Subgroup-based models

The best model obtained for HCV subtypes la and lb combined (AIC = 24) included the following parameters: treatment duration and ALT levels from the patients’ variables subgroup; some parameters related to the NS5A region subgroup, including H and the number of sites under positive selection; some parameters related to the E1E2 region subgroup including dS, H3 and π2; some MCA dimensions related to both viral regions: the 11th dimension of NS5A region and the 7th dimension of E1E2 region; and interactions between NS5A 11th dimension and E1E2 7th dimension, and between E1E2 dS and E1E2 H3 (Table 3).

Table 3

Subgroup-based model of 1a+1b HCV genotypes.
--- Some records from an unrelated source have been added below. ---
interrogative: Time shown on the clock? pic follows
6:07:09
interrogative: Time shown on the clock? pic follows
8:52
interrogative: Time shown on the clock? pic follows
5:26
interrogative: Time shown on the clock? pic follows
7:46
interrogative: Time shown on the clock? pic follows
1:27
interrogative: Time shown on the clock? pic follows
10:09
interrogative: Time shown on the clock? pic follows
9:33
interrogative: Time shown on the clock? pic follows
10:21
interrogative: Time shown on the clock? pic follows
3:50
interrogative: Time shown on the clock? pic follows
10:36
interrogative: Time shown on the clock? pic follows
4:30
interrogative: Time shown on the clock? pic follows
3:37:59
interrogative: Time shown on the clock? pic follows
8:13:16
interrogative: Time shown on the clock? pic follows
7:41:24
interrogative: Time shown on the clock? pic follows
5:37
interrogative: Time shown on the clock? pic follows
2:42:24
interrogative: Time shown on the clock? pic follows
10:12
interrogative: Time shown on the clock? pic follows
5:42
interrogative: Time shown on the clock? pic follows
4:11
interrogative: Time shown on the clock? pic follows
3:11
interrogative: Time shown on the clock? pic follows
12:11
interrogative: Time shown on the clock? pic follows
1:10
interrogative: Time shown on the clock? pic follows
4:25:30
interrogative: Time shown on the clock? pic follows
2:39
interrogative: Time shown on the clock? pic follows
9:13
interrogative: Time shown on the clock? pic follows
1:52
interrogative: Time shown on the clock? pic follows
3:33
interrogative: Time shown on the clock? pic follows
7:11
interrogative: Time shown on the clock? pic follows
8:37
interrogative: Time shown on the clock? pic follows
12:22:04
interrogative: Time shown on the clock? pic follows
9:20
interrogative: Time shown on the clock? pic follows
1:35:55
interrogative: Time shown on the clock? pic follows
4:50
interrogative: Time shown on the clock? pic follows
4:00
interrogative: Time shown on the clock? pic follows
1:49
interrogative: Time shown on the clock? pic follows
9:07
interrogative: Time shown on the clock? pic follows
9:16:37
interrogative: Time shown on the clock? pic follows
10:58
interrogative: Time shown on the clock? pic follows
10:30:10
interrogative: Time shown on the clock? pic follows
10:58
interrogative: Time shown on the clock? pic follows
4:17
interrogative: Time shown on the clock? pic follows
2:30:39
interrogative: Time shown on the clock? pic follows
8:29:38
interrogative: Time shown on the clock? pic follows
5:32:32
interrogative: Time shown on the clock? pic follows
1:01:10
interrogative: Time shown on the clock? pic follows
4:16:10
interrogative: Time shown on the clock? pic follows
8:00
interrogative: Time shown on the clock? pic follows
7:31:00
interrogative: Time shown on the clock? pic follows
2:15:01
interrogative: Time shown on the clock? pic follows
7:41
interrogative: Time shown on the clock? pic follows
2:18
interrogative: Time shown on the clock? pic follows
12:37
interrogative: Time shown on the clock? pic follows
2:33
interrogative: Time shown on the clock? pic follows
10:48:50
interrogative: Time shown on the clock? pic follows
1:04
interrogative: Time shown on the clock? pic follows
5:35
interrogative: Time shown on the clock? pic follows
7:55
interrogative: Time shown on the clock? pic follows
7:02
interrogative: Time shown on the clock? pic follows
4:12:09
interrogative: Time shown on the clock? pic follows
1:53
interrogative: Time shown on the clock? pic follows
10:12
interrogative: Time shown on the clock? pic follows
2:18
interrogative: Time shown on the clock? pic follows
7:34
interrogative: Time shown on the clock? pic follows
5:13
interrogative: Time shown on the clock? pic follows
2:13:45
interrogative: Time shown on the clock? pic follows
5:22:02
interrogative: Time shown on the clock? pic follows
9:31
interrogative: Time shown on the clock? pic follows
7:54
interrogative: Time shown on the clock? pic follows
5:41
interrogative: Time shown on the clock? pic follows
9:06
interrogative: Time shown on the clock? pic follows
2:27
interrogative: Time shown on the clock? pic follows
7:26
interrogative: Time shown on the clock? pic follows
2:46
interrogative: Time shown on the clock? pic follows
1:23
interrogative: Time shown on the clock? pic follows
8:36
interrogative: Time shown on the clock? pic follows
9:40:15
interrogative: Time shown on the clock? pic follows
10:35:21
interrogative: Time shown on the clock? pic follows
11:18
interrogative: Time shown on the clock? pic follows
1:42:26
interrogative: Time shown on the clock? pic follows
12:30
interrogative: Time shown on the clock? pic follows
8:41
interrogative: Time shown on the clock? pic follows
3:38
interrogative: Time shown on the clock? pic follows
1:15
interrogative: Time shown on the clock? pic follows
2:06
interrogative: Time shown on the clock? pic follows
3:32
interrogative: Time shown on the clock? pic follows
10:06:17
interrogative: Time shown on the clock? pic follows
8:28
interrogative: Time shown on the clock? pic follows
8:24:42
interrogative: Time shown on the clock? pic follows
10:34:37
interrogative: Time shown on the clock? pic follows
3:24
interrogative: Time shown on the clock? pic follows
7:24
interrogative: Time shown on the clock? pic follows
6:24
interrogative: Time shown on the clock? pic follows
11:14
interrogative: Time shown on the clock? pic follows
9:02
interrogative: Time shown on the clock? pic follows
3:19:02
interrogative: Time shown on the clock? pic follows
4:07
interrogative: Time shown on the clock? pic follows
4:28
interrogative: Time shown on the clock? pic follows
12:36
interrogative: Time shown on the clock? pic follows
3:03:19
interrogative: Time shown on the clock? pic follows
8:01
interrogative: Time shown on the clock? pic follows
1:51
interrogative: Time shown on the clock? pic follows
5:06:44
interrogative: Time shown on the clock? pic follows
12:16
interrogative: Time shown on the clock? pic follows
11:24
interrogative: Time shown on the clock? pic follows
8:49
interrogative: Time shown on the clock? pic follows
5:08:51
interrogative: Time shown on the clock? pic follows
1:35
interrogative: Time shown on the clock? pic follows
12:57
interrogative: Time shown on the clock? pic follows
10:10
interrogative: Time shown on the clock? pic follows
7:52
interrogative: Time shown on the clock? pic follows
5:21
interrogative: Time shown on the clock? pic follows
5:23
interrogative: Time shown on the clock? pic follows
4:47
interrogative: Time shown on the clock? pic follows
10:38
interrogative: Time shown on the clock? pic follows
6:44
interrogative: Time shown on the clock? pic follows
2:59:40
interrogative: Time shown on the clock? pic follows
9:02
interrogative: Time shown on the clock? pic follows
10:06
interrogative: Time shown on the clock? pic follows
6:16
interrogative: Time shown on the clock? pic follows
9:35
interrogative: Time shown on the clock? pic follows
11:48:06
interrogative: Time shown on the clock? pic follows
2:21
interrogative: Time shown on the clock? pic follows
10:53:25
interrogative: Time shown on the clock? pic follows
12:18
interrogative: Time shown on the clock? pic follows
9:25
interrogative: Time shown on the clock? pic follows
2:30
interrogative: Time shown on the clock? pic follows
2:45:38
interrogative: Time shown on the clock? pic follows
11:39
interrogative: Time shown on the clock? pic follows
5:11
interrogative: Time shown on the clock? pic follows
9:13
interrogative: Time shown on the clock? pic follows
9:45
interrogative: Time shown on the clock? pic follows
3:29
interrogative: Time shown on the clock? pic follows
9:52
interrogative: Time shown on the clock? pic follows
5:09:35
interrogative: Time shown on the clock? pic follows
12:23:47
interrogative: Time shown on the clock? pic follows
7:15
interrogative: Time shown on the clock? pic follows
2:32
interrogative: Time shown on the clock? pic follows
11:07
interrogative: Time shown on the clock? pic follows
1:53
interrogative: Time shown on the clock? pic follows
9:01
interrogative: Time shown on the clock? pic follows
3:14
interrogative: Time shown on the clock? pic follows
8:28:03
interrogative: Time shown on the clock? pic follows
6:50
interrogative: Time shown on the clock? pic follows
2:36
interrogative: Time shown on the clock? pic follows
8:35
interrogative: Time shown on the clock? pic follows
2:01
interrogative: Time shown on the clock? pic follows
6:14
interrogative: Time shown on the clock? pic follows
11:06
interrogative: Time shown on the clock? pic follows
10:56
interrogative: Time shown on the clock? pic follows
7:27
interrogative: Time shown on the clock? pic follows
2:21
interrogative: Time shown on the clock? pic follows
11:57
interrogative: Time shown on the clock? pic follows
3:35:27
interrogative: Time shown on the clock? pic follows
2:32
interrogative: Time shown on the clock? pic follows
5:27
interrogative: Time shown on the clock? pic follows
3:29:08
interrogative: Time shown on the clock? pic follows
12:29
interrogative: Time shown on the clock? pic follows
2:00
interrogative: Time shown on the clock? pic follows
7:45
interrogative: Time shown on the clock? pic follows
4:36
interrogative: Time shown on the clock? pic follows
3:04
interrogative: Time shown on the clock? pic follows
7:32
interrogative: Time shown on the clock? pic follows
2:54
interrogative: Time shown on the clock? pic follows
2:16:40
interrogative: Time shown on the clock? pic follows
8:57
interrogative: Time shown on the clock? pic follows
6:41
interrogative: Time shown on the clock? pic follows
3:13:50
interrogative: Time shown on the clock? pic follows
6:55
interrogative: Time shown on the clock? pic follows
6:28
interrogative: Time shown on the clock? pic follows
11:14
PARAMETER	COEFFICIENT	STD. ERROR	X-STANDARDIZED COEFFICIENT	ODDS RATIO
(Intercept)	−3.19e³	3.66e⁵
Treatment duration	5.89e²	6.14e⁴	1,170.26	5.7e²⁵⁵
ALT	3.526	3.88e²	262.56	3.4e¹
NS5A 11th	−1.62e²	1.75e⁴	−2,310.48	5.9e⁻⁷¹
E1E2 7th	2.68e	4.68e³	382.37	4.2e¹¹
E1E2 dS	−1.43e⁵	1.46e⁷	−2,039,800.00	0
E1E2 H³	−9.2e²	1.09e⁵	–11,065.69	0
E1E2 pi²	1.94e⁵	2.33e⁷	2,770,577.00	inf
NS5A H	−3.01e³	3.08e⁵	−35,762.37	0
NS5A pts	8.57e	9.83e³	120.69	1.6e³⁷
NS5A 11th:E1E2 7th	3.14e²	3.29e⁴		1.4e¹³⁶
E1E2 dS:E1E2 H³	1.32e⁵	1.35e⁷		inf

Note: AIC = 24.

With respect to the best model obtained for subtype la separately (AIC = 8), the following parameters were included: H2 and GC content related to the E1E2 region subgroup, and S related to the NS5A region subgroup (Supplementary Table 1). On the other hand, the best model obtained for subtype lb separately (AIC = 14) included the following parameters: treatment duration included in the patients’ variables subgroup; some parameters related to the NS5A region subgroup including dS,η, K and dN; and the 11th dimension of NS5A region included in the MCA dimensions subgroup (Supplementary Table 2). The goodness of fit of the best models was quite good despite the low sample size (Table 4). All predictions were correct using patients included in the development of prediction models (test dataset), and about 66%–70% of predictions were correct using a new dataset of patients: 6 new patients for the best model of subtype la, 9 new patients for the best model of subtype lb, and 10 new patients for the joint subgroup-based model. The selection of new patients for each validation data-set was performed taking into account the parameters included in each model, in such a way that not all the patients from separate subtypes had information about parameters required in the combined subtypes model. Therefore, the number of new patients used in the validation dataset of the combined subtypes model was lower than that of the separate subtypes model.

Table 4

Goodness of fit from response predictions.

GENOTYPE	PATIENTS
GENOTYPE	INCLUDED	NOT INCLUDED
1a	17/17 (100%)	4/6 (66.66%)
1b	32/32 (100%)	6/9 (66.66%)
1a+1b	49/49 (100%)	7/10 (70%)

Notes: Included: patients used to obtain models; not included: patients not used to obtain models. Results shown as correct/total.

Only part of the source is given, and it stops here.